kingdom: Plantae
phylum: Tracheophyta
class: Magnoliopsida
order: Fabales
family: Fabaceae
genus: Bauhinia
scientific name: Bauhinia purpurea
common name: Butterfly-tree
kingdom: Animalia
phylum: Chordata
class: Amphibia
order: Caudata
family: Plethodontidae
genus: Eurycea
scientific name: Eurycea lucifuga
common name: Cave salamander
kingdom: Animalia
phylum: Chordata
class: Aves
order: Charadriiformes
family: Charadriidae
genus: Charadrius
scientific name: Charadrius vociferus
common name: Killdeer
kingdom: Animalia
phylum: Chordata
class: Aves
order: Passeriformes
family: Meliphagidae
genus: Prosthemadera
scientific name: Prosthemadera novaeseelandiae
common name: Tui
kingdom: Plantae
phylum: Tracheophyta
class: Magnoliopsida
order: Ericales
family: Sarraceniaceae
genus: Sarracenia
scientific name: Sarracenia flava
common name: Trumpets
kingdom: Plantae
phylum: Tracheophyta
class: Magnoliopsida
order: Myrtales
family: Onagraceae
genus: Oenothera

Prompt ▸
Copy the lines exactly as they appear, starting with the line that contains "common name: Tui" and continuing through the last line of the records.

Exercise answer ▸
common name: Tui
kingdom: Plantae
phylum: Tracheophyta
class: Magnoliopsida
order: Ericales
family: Sarraceniaceae
genus: Sarracenia
scientific name: Sarracenia flava
common name: Trumpets
kingdom: Plantae
phylum: Tracheophyta
class: Magnoliopsida
order: Myrtales
family: Onagraceae
genus: Oenothera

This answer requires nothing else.